Relations Between Institutions
Understanding the Supreme Court
The Supreme Court and its interactions with, and influence over, the legislative and policy-making processes
Role and structure: The Supreme Court was established in the 2005 __Constitutional Reform Act. The aim was to increase the independence of the judiciary from the government- previously, the highest court of appeal in the UK was the Law Lords, who were senior judges also members of the House of Lords. The role of the Lord Chancellor, a government position, was also amended by the Act. Previously, the Lord Chancellor was a cabinet minister (justice secretary), but also the head of the judiciary responsible for appointing judges. This second role was removed from the Lord Chancellor in __2005.
The Supreme Court was opened in 2009, and serves as the final court of appeal in the UK (including all of the regions of the UK). It hears appeals on points of law and matters of legal and constitutional importance. It can make decisions relating to whether government institutions have acted within their powers, including devolved bodies, and can use judicial review to assess whether the government has acted in accordance with existing law. An example of a case heard by the Supreme Court was in 2016-17, when Gina Miller, a businesswoman, argued that the Prime Minister did not have the right to trigger Article 50 (the formal notice of Britain’s exit from the EU) without the consultation of Parliament. The Court found in Miller’s favour, and Parliament voted to trigger Article 50 in 2017.
The Supreme Court sits at the top of the UK court structure, which is as follows:
- Magistrates’- deals with criminal cases mostly
- County- deals with civil cases (e.g. landlord/tenant disputes)
- Crown- deals with more serious criminal cases (judge and jury sentencing)
- High- deals with more complicated civil cases (e.g. adoption, large compensation claims)

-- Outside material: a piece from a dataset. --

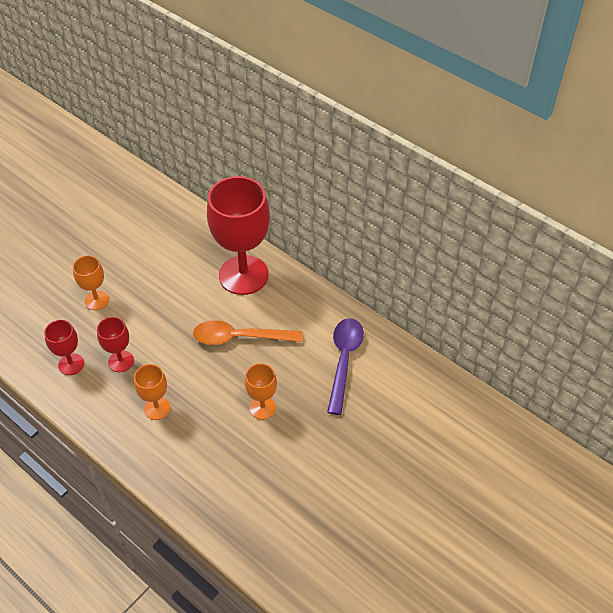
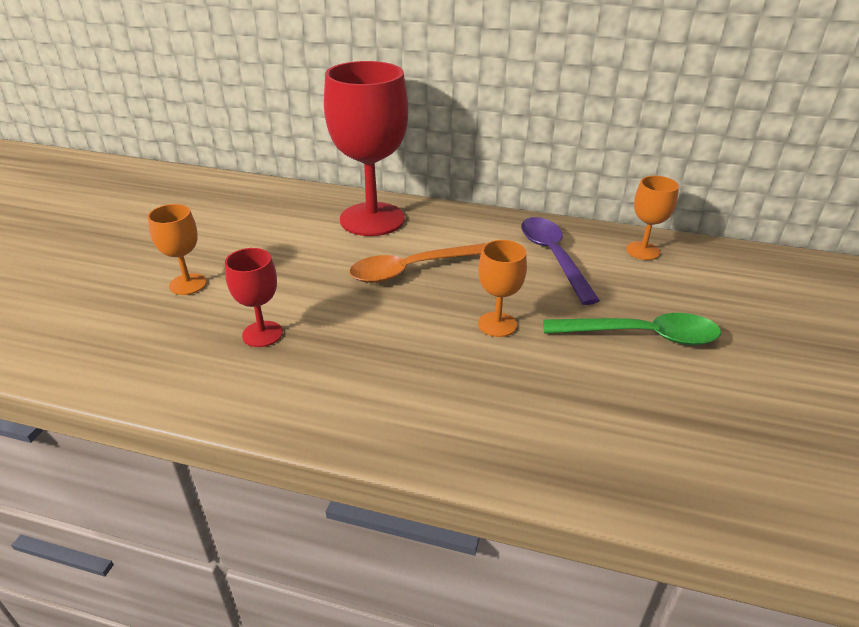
camera: 25 degrees left, 15 degrees down
red goblet [44,320,84,375] -> none
orange goblet [134,364,170,420] -> orange goblet moved to [626,176,679,260]
none -> green spoon [543,313,721,345]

- Court of Appeal- hears appeals from civil and criminal cases
- Supreme- hears appeals from Court of Appeal
- European Court of Justice- hears cases involving EU laws which may have been broken
- European Court of Human Rights- deals specifically with human rights issues
The Supreme Court is made up of 12 members. Cases are usually heard by 5-9 judges (depending on the importance of the case) and always an odd number so a majority verdict can be reached. The most senior judge is known as the President (for example, Lord Neuberger), and the majority of judges are white males, which has attracted criticism- in __2017 __there was only one female judge on the court. The first members were the former Law Lords (who were removed from the House of Lords) and will usually have served as a senior judge for 2 years.
Appointments to the Supreme Court are made by an independent selection commission, who recommend a candidate who is then approved or rejected by the Lord Chancellor, who cannot indefinitely reject candidates.
Principles of the Supreme Court
Judicial neutrality: refers to the absence of any form of partisanship or politically biased judgements- a refusal to ‘take sides’ in cases. In reality, it is impossible to be politically ‘neutral’- so judges must not let their own views and beliefs affect their professional behaviour. In the Supreme Court, judges cannot sit in cases involving an associate or family member, and must avoid open political activity.
Criticisms have been made of the extent to which the Supreme Court is politically neutral. Due to their narrow background (white, male, privately-educated) judges have been argued to have a conservative bias, and possibly a bias against women, ethnic minorities and poorer people, as they are less likely to consider their needs and empathise with them. In 2015, Lady Hale (the only female judge) pointed out that since her appointment, 13 judges had been appointed, who were all male, all white, all bar two privately educated, and all bar two Oxbridge-educated. In addition, there has been a rise in judicial activism, especially relating to human rights and civil liberties case, where judges openly criticise the actions of government.
Judicial independence: this is the principle that the actions and decisions of judges should not be influenced by pressure from other branches of government.
This is maintained in a few ways, for example:
- Judges are chosen by an independent commission, and only ‘signed off’ by the Lord Chancellor
- Once appointed, judges can’t be sacked unless they break the law, so they can’t be threatened with removal for making the ‘wrong’ decision
- Judges’ pay is decided by an independent pay review body, without interference from ministers
- The Supreme Court is physically separate from the government and legislature (unlike the previous Law Lords)
Criticisms have been made of the extent to which the Supreme Court is independent of political pressure. Concerns were raised by Lord Phillips in __2011 __about the possible effects of spending cuts on the court system as part of wider ‘austerity’ policies. In addition, the court was heavily criticised by some ministers (backed up by the right-wing press) following the ruling that Article 50 must be triggered by Parliament and not the government, possibly putting pressure on future decisions of the court. However, it remains to be seen whether public criticism of judge’s decisions will have much of an effect.